:: WORK TASK ::
Would you output all the lines below precisely as they stand, leaving each picture out?

:: INFORMATION SHOWN ::
▽

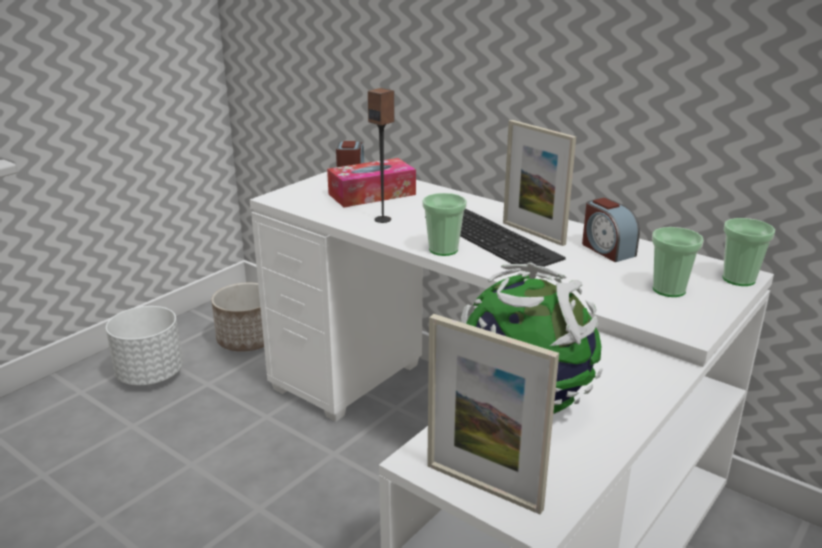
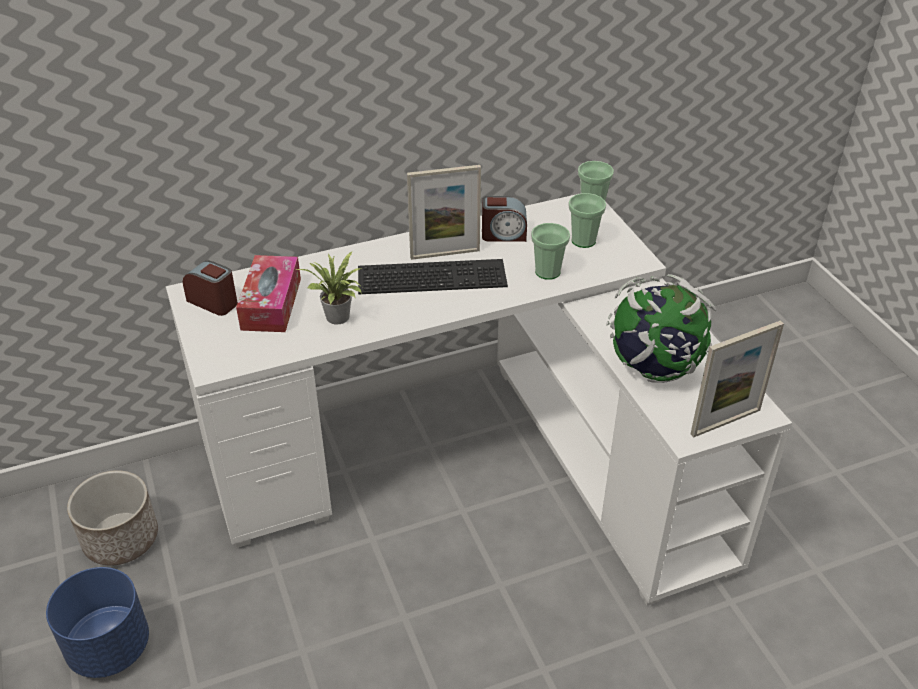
camera: 60 degrees left, 15 degrees up
white planter [106,306,183,386] -> blue planter [46,567,149,678]
speaker [368,88,395,223] -> potted plant [296,252,362,325]
cup [422,193,467,256] -> cup moved to [531,223,570,280]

△

:: ANSWER SECTION ::
camera: 60 degrees left, 15 degrees up
white planter [106,306,183,386] -> blue planter [46,567,149,678]
speaker [368,88,395,223] -> potted plant [296,252,362,325]
cup [422,193,467,256] -> cup moved to [531,223,570,280]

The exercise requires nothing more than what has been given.